Durant les vagues de chaleur, les caténaires se déforment, tandis que les rails se dilatent et les systèmes de climatisation échouent. En France, ces infrastructures, souvent anciennes, témoignent d'un manque d'entretien face à des conditions climatiques devenues extrêmes. La canicule actuelle, marquée par des températures dépassant les 35°C, exacerbe ces problèmes.
En quoi les situations de train annulés sont-elles liées à la chaleur?
La SNCF retire certains anciens trains de la circulation lorsque la chaleur devient trop intense, garants de conditions de voyage désagréables. Les rames Corail, héritées des années 1970, vu leur climatiseur inefficace en cas de forte chaleur, sont souvent concernées, notamment sur des lignes Intercités comme Paris-Clermont.
En Île-de-France, la SNCF a annulé environ 10% de ses trains temporaires pour éviter le risque de déformation des rails. Des mesures similaires sont appliquées en Belgique, où des rames non climatisées sont retirées durant les heures de pointe.
Dans l'actualité du 23 juin -> "Voyage cauchemardesque sur un TGV Paris-Bâle sans climatisation".
La panne électrique à la gare de l'Est : canicule en cause ?
La SNCF soupçonne fortement que la panne d'électricité survenue le 18 juin, qui a paralysé tout le trafic à la gare de l'Est, provienne de la chaleur, comme l'a indiqué Séverine Lepère, directrice générale de SNCF Réseau Ile-de-France. Les investigations se poursuivent.
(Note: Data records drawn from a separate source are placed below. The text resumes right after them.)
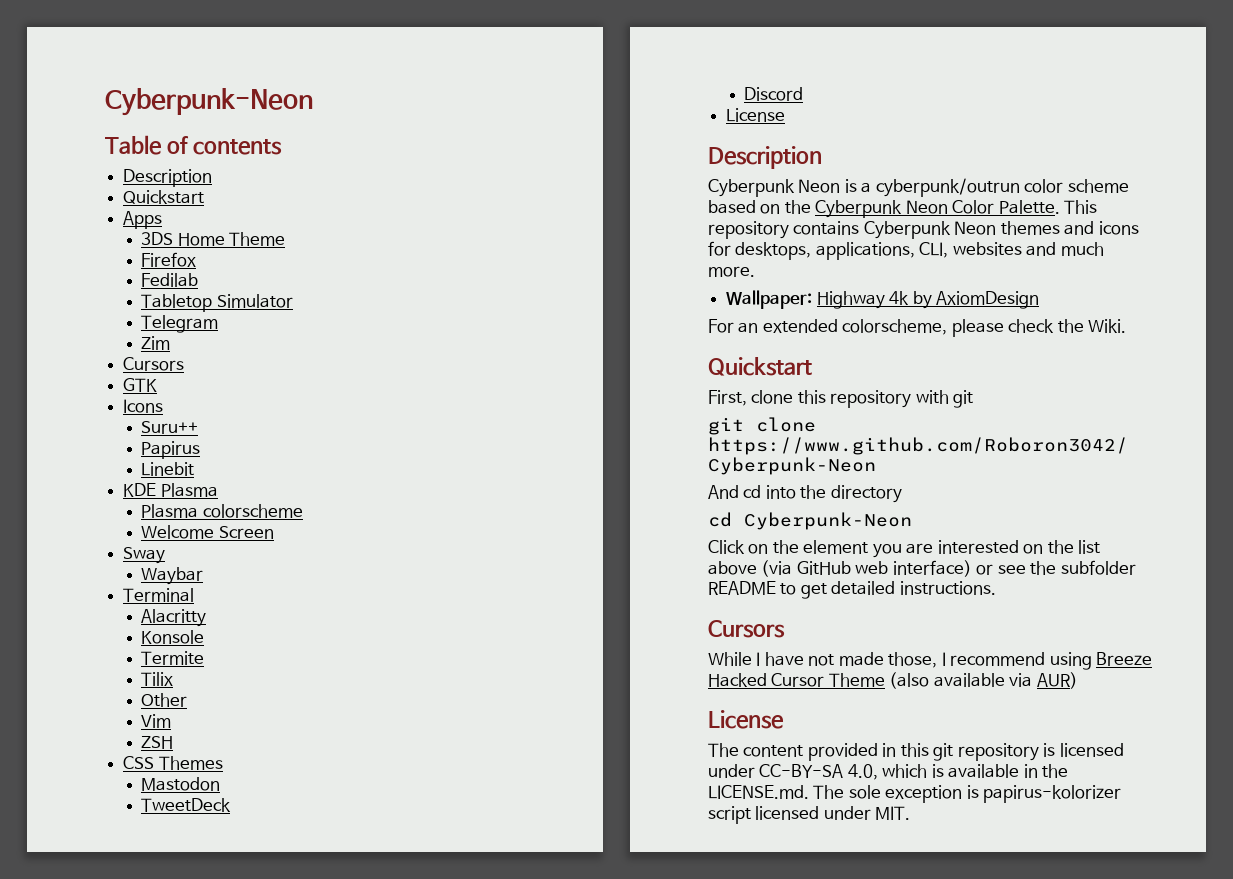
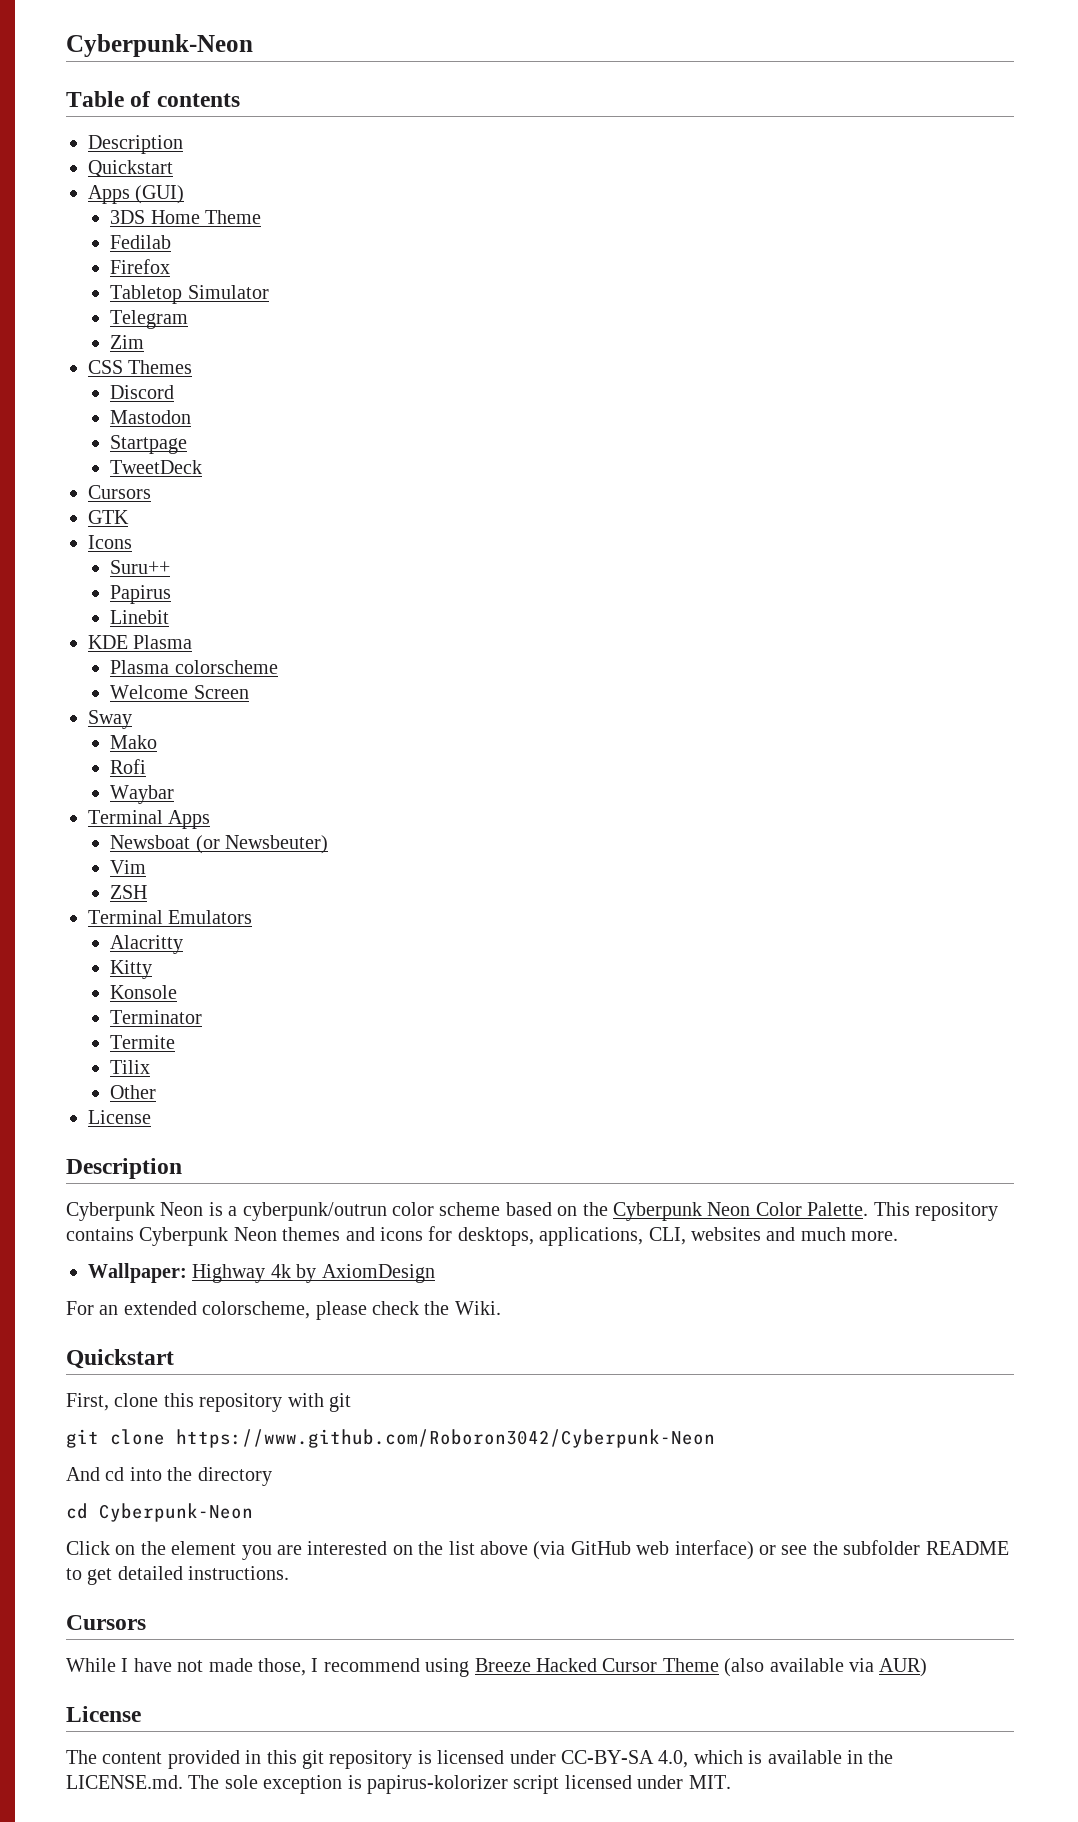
(163, 220) none -> [135,185,185,204] (GUI)
(286, 239) none -> [110,235,172,249] // Fedilab
[141,273,199,287] // Fedilab -> (171, 266) none
(171, 343) none -> [88,360,193,374] [110,385,175,399] [110,410,192,424] [110,435,188,454] [110,460,203,474] // CSS Themes // Discord // Mastodon // Startpage // TweetDeck
(166, 555) none -> [110,735,158,749] [110,759,147,774] // Mako // Rofi
(195, 595) none -> [168,810,211,829] [110,835,328,854] [110,860,147,874] [110,885,148,899] [88,910,253,924] Apps // Newsboat (or Newsbeuter) // Vim // ZSH // Terminal Emulators
(207, 618) none -> [110,960,153,979] // Kitty
(205, 637) none -> [110,1010,203,1024] // Terminator
[141,714,172,728] [141,736,174,749] [123,756,223,770] [141,777,221,791] [141,798,232,812] [744,87,804,101] // Vim // ZSH // CSS Themes // Mastodon // TweetDeck // Discord -> (157, 1092) none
La canicule actuelle : un défi majeur pour les infrastructures ferroviaires
Les vagues de chaleur prolongées, avec des températures de rail dépassant 60°C, s'avèrent exceptionnelles. "Ce n'est pas habituel de maintenir de telles températures continuelles en Île-de-France", précise Séverine Lepère.
"Les déformations de rails et ruptures de câbles augmentent considérablement les risques de déraillement", souligne John Lawrence de l'institut IET sur le ferroviaire.
Les équipements de signalisation et de communication le long des voies subissent également les effets néfastes de la chaleur.
Pourquoi d'autres pays gèrent mieux la chaleur sur leurs réseaux ferroviaires ?
Contrairement à l'Europe, des trains à très grande vitesse circulent à des températures supérieures en Inde ou en Afrique, mais à des vitesses bien inférieures. La fiabilité des rails et la qualité des voies jouent un rôle crucial dans les infrastructures ferroviaires européennes, explique Pierre Plaindoux, expert en transport. Aux États-Unis, les ruptures de caténaires sont rares, car ce réseau dépend principalement du diesel.
Quelles solutions peuvent être envisagées ?
Parmi les solutions évoquées, une meilleure surveillance des températures des rails pourrait permettre de déclencher des ralentissements automatiques en cas de forte chaleur. D'autres pays, où la main d'œuvre est moins coûteuse, intègrent des humains pour surveiller le réseau, tandis que la France envisage d'installer davantage de capteurs.
Peindre les rails en blanc est une autre alternative prometteuse. Cette méthode, déjà appliquée dans certains pays comme l'Italie, pourrait réduire les températures internes des rails de 5 à 10°C, comme le rapporte Antonios Kanellopoulos, directeur de recherche à l'université du Hertfordshire.
Enfin, l'implantation de caténaires fixes, plutôt que filaires, est également prévue en France, concentrée sur les tronçons à fort trafic, bien que cette option soit jugée coûteuse pour le long terme, selon Pierre Plaindoux.